Conceptually, T *__bidi_indexable __counted_by(len) maps to a Zig []T wrapper while the raw FFI remains (*T, usize), and __sized_by(bytes) maps to []T or []u8 depending on the element type, with flexible arrays annotated with counted_by treated as tail buffers of length len. Summarizing the high-level Zig view: T *__single → *T, T *__bidi_indexable __counted_by(len) → []T, T *__bidi_indexable __sized_by(bytes) → []T / []u8, T *__terminated_by(c) → [:c]T, and attributes like ended_by stay as plain C pointers with internal annotations only.

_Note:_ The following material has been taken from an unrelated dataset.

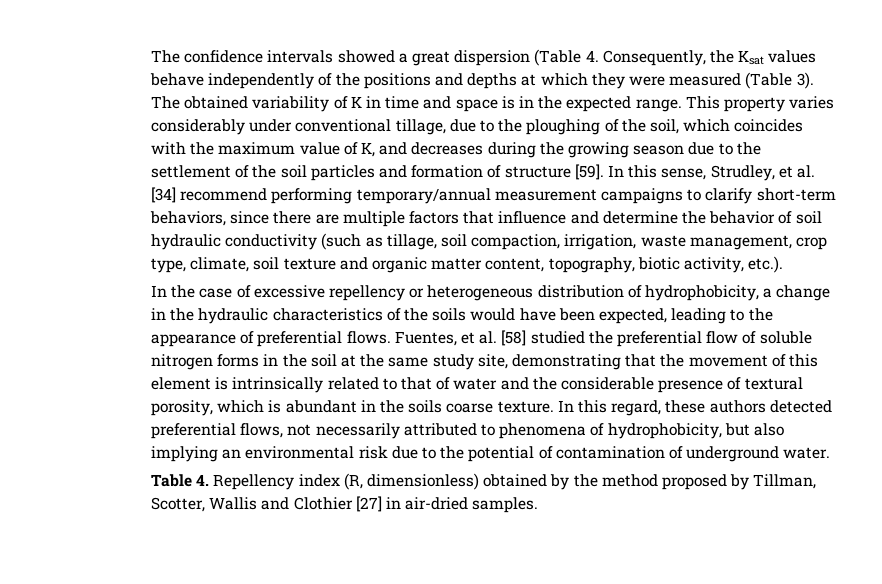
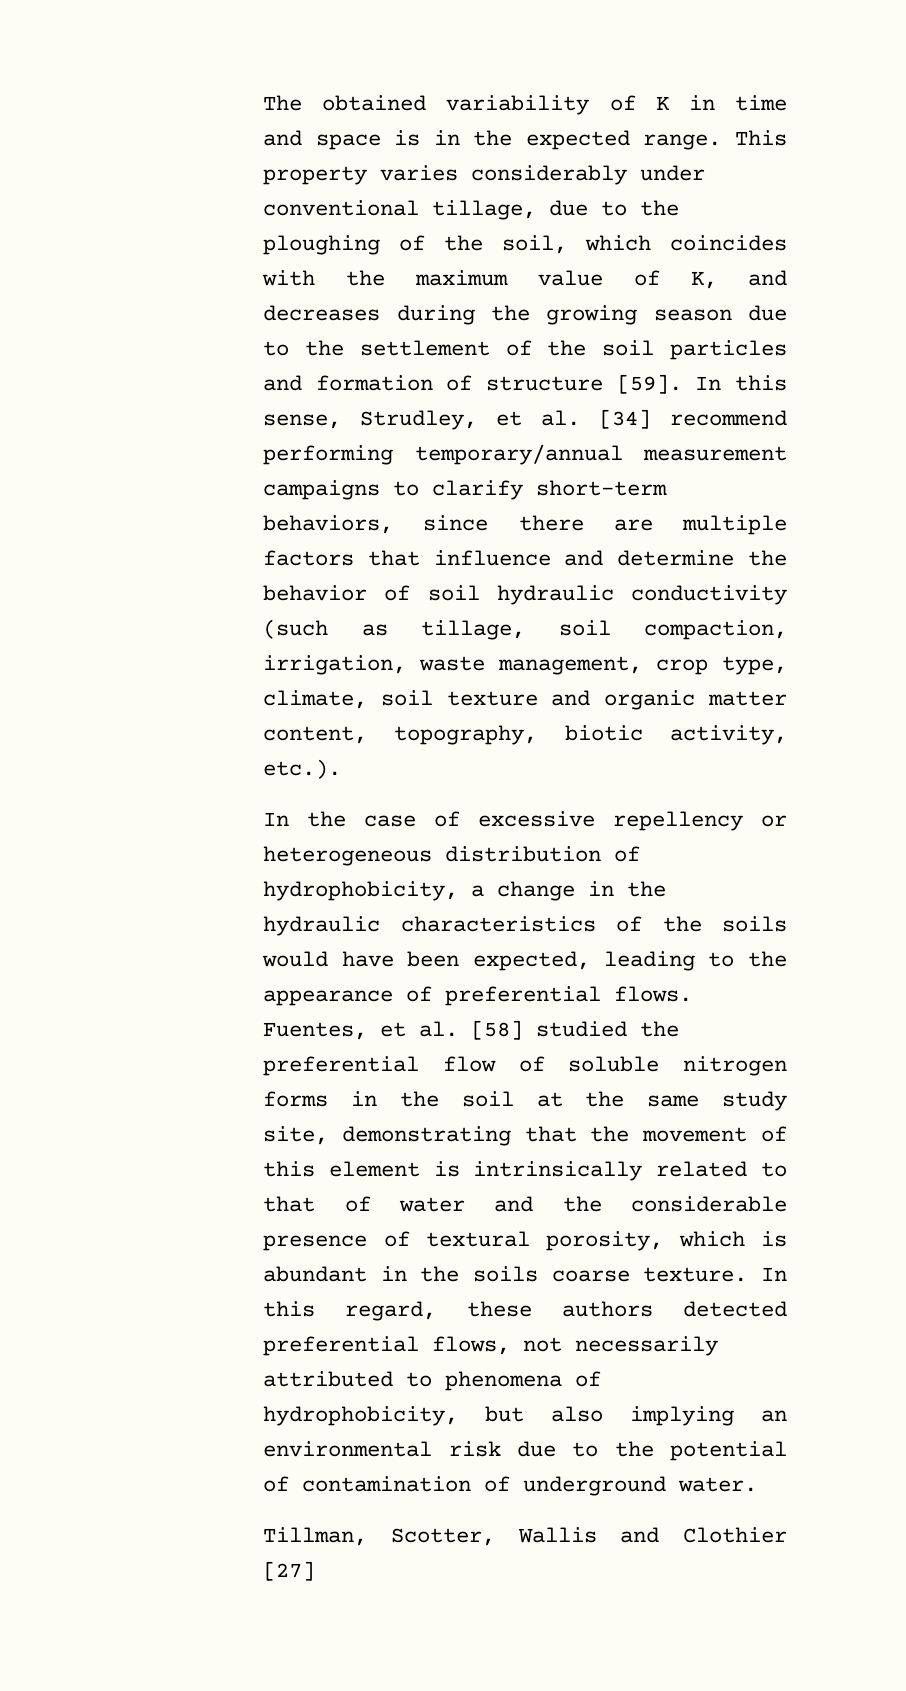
[151,49,817,66] [150,72,814,89] [151,96,181,109] The confidence intervals showed a great dispersion (Table 4. Consequently, the Ksat values behave independently of the positions and depths at which they were measured (Table 3). The -> [263,95,303,111] The
[151,473,750,490] Table 4. Repellency index (R, dimensionless) obtained by the method proposed by -> (758, 1484) none
[386,497,539,513] in air-dried samples. -> (316, 1571) none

A later stage can then introduce internal “wide pointer” lowering and runtime checks once parsing and static validation are in good shape.

Nov 30 '25 00:11 roussov

Hi @roussov - are you referring to existing work you've done? Or suggesting a plan for implementing this?

Nov 30 '25 00:11 ehaas

Hi @ehaas A bit of both. I’ve done some initial experiments locally to verify that the approach is viable, but nothing polished or merged anywhere yet. What I outlined here is meant as a concrete plan for how this could be implemented and integrated properly in the project.

Nov 30 '25 13:11 roussov

Since it's behind a flag, I would suggest PR'ing small pieces rather than trying to get everything working at once - that will be easier to review, plus it will prevent merge conflicts from building up due to other changes. For example, I just added single and unsafe_indexable support, since those are the easiest. Just adding deferred decl resolution (being able to reference declarations that don't even exist yet) support to the parser is a good chunk of work: https://www.open-std.org/JTC1/sc22/wg14/www/docs/n3656.pdf

Nov 30 '25 17:11 ehaas